A performance hirybd, with electric motors, shouldn't have an issue breaking 5seconds if it is light enough. What is honda doing slapping a supercharger on this but not getting sub-6 numbers. Is the selling proposition 'yeah, the launch vehicle was crap so here is something less crap and it has a 'super charger' so you can tell all your friends you have a super charger'....really?This just proves my point that once NISMO gets its act together and at the level of M or AMG, Mugen will basically have to step up the game or keep production garbage no one outside of Japan, and the UK, even buys. The brits are retarded, the Japs just naive. Nothing Mugen does is that nice except for the sheet metal and that is a disgrace considering they are basically an in-house division of Honda. Where was the turbo civic? Every fan boy does it but Honda never created a Mugen civic that even mattered. Now they toute HondaFactoryPerformance, whatever the fuck that means...none of the changes are performance mods!!! What a bunch of douches!
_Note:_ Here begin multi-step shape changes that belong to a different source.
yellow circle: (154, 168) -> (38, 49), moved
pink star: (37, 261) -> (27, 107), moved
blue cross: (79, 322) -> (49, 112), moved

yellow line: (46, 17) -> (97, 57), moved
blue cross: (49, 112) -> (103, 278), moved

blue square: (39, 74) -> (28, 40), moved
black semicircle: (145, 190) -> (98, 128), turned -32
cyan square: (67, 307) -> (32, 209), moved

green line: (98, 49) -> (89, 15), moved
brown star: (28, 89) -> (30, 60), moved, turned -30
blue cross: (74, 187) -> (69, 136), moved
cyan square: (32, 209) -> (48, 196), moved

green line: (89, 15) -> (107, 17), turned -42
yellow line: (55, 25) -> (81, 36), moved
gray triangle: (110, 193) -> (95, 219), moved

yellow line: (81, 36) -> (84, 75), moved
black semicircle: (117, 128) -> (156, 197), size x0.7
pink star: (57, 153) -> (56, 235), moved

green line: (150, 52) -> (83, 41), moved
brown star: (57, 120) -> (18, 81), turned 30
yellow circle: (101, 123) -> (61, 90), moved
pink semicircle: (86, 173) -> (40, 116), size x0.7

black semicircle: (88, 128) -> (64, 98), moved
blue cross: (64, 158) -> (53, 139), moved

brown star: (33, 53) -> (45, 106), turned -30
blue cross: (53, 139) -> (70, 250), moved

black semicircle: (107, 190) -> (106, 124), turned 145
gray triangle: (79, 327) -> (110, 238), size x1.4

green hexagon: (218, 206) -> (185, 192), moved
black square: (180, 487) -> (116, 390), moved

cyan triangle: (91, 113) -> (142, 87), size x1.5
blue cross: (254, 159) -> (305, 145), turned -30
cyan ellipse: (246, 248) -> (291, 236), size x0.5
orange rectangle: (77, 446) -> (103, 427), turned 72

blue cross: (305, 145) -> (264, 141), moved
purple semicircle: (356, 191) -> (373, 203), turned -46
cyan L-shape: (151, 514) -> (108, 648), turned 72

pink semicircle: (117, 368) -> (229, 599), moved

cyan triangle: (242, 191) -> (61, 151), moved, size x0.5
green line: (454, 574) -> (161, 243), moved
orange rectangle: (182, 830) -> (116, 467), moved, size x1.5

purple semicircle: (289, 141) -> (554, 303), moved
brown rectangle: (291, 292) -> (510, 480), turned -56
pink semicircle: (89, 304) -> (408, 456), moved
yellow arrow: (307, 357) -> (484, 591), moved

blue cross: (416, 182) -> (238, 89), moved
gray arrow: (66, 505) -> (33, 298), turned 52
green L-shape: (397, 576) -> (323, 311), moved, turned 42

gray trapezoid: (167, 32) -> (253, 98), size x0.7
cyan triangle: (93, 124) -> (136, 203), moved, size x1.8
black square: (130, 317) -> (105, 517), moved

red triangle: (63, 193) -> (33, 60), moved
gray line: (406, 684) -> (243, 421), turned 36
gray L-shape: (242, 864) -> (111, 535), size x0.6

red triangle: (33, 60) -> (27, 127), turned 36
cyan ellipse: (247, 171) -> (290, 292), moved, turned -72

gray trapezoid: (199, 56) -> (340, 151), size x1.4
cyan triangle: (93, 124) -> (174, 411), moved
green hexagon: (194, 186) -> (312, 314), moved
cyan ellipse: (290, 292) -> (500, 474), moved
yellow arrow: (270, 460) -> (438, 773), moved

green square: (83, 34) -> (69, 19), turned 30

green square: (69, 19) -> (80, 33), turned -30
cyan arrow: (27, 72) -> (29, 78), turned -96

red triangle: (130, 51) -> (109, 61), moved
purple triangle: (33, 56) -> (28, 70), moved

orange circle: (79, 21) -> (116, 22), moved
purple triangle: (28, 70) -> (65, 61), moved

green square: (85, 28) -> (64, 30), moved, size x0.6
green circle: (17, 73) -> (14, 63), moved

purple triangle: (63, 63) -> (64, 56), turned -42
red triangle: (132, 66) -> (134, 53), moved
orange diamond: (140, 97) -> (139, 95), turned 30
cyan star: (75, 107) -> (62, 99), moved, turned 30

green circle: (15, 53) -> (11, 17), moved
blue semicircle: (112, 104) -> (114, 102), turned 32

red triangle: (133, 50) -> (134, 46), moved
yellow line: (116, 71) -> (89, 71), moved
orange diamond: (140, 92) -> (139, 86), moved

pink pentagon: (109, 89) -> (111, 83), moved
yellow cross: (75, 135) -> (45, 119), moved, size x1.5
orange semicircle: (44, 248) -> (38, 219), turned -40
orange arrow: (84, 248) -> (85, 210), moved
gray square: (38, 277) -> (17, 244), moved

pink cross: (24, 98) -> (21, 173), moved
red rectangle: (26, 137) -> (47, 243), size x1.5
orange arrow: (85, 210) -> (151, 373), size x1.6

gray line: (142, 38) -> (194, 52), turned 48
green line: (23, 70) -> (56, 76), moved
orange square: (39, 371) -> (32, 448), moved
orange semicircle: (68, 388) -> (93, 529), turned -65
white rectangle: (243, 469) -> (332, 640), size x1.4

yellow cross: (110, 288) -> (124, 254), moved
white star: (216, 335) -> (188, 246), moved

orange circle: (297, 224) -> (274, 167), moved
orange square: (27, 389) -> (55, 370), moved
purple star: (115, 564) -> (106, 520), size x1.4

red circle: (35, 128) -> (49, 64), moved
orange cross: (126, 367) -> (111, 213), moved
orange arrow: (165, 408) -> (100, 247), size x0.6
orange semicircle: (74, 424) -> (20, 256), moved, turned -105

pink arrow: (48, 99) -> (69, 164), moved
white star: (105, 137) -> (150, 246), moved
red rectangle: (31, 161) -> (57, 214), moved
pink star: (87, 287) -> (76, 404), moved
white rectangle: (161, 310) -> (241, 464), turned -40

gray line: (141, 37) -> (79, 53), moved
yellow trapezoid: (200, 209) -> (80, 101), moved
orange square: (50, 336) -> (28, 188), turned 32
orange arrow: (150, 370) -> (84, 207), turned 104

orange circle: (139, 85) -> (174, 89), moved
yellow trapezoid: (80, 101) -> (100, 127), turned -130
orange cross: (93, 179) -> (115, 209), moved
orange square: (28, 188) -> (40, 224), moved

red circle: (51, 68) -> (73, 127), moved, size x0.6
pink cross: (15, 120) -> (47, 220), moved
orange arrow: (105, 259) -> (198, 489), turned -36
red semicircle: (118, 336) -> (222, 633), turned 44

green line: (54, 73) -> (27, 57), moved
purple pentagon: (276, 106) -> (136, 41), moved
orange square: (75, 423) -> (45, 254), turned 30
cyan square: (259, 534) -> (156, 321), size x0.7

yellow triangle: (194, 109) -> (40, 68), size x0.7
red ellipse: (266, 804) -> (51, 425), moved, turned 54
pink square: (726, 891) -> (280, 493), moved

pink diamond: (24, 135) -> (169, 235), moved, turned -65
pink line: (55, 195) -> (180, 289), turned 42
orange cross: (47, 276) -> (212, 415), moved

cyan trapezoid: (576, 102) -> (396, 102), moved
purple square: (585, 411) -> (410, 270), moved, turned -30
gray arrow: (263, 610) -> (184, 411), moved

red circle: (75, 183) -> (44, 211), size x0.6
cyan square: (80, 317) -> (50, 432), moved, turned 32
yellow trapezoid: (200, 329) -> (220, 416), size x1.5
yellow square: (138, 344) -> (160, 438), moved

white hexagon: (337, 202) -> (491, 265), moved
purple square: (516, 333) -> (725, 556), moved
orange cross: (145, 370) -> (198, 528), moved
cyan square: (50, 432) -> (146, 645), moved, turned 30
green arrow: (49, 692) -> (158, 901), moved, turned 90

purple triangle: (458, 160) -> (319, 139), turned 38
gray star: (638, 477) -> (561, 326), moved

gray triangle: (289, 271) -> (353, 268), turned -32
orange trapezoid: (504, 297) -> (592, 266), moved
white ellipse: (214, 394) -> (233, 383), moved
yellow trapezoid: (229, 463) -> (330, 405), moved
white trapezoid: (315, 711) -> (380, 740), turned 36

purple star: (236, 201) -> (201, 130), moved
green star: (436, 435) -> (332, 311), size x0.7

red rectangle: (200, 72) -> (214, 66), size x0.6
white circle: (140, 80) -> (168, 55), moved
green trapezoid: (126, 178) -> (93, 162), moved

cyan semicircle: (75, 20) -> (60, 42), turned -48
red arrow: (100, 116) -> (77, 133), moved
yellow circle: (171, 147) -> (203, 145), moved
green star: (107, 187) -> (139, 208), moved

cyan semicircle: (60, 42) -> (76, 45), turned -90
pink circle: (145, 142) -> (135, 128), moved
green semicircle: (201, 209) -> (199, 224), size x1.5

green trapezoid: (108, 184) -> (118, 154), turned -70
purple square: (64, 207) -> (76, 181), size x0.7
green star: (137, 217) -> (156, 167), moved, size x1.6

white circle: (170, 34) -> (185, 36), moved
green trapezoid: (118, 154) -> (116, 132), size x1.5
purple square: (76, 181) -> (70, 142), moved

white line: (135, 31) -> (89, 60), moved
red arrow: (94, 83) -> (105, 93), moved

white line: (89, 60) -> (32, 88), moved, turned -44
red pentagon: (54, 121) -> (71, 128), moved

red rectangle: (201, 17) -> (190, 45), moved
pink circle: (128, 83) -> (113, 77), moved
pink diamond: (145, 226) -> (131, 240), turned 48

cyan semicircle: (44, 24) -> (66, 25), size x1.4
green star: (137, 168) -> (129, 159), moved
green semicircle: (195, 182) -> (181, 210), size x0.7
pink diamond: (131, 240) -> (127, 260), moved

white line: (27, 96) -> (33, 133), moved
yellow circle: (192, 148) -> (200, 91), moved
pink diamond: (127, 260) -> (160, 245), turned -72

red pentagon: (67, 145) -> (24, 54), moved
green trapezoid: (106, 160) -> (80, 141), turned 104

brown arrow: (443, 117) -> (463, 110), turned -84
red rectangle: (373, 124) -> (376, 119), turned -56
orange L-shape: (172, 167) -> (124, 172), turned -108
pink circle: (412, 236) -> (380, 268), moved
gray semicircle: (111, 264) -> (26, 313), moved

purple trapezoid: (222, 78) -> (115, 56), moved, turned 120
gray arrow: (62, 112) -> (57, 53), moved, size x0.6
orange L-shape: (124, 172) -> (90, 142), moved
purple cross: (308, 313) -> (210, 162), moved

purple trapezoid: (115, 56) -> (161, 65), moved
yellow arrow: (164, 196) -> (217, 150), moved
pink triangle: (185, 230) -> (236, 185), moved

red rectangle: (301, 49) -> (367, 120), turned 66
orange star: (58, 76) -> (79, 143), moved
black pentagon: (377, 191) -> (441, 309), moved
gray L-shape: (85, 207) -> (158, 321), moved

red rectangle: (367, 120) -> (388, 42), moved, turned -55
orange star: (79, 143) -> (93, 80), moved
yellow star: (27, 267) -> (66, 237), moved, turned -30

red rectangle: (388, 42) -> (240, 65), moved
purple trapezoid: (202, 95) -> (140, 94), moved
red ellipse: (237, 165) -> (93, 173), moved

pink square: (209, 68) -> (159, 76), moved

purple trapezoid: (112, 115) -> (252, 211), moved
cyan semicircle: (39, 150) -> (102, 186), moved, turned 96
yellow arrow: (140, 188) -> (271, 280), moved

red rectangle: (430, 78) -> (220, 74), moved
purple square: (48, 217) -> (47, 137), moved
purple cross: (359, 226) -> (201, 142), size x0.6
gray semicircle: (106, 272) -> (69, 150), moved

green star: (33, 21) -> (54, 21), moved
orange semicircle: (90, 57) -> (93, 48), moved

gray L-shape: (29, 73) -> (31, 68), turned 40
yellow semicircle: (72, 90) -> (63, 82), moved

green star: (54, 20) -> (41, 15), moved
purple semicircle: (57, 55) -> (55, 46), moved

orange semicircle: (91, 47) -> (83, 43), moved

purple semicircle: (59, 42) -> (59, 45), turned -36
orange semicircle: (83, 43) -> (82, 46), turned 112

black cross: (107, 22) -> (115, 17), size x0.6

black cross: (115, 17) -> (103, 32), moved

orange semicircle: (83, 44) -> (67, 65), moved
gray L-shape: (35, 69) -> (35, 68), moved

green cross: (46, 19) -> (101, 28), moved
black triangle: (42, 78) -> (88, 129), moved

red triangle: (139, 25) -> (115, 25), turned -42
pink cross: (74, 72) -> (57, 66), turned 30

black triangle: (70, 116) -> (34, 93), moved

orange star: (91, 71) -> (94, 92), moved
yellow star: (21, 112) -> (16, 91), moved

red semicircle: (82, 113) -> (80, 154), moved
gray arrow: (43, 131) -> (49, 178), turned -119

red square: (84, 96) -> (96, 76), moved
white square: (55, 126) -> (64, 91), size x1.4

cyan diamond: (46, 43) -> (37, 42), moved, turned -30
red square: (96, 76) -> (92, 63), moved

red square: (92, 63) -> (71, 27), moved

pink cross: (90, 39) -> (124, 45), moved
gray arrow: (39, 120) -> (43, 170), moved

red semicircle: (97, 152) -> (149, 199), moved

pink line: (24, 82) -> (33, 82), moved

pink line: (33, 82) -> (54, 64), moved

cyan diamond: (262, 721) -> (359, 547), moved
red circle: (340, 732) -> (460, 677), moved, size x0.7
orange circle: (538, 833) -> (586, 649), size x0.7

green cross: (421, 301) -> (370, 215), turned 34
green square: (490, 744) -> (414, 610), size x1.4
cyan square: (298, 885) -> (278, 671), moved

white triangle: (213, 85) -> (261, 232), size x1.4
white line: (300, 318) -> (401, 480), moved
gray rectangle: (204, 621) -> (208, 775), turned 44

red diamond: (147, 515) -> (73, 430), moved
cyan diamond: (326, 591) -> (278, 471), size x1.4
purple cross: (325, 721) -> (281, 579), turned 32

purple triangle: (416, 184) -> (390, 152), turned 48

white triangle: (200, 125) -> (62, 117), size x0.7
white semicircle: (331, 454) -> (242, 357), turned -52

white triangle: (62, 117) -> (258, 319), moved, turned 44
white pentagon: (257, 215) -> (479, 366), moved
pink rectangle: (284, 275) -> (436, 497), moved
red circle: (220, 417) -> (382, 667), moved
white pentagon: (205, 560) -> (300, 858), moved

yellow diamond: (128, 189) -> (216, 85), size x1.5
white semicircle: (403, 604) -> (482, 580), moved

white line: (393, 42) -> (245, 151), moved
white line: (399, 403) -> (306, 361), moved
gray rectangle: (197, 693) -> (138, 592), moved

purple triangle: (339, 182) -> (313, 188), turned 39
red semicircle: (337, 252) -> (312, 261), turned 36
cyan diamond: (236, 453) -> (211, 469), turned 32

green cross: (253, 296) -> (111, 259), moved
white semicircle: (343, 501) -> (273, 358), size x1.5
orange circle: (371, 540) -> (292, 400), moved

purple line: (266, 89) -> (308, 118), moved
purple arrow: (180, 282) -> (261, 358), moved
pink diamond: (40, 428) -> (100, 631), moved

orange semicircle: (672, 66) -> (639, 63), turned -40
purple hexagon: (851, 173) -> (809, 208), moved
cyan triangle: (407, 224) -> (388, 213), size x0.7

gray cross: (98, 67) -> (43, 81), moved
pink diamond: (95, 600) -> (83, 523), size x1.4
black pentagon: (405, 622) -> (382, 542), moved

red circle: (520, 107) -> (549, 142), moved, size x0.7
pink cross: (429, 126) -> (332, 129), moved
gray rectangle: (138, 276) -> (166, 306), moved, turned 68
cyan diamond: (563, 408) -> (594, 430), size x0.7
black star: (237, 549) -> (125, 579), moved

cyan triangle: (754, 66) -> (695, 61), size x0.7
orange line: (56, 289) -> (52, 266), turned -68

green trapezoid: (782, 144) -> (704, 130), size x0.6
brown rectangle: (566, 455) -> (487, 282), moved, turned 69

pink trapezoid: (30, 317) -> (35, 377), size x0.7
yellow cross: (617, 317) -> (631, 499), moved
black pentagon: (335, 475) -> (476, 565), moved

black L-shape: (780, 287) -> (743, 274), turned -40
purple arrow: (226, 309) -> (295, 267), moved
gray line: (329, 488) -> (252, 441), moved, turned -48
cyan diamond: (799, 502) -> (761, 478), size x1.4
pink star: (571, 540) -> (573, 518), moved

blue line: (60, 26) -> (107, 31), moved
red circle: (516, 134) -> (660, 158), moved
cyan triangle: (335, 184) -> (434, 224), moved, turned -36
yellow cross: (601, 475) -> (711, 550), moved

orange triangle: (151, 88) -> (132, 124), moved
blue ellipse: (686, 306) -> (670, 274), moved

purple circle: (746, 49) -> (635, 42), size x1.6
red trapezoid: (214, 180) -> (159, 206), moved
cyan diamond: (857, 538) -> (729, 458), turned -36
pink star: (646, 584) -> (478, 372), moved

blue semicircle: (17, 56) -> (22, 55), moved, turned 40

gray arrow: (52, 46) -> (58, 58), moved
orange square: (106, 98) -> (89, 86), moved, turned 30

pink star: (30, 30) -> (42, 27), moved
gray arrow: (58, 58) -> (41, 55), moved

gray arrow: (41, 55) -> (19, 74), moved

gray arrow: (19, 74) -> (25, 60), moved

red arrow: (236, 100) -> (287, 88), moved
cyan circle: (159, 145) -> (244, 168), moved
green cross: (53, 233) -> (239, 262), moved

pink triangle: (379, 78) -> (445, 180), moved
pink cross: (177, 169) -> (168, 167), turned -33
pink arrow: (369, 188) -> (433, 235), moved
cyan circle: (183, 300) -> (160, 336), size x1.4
2005-12-04 21:53:11 Christian Rater Abwehr mit Bibelzitaten

Der ICF schlägt mit Bibelzitaten zurück: „Glücklich könnt ihr sein, wenn ihr verachtet, verfolgt und verleumdet werdet, weil ihr mir nachfolgt (Matthäus Kapitel 5). Da habe ich einen Einwand: Der ICF wird nicht kritisiert, weil er Jesus nachfolgt. Wenn diese Argumentation zutreffen würde, dann würde zum Beispiel auch die Heilsarmee in die Pfanne gehauen. Oder wollen die ICF-Verantwortlichen behaupten, die Mitglieder der Heilsarmee seien keine Christen? Ich hoffe es nicht.

Christian Rater

2005-12-02 17:41:33 Quennoz Vorbildwirkung

Was mir nicht in den Kopf will: Mit so etwas wie 2000 Gottesdienstbesuchern am Wochenende ist ICF die grösste Kirche in der Schweiz. Ob sie das will oder nicht - sie hat Wirkung auf alle anderen in der Schweiz. Hätte ICF Vorbildwirkung, hätten es alle anderen Kirchen einfacher. Wieso in aller Welt will ICF denn kein Vorbild sein?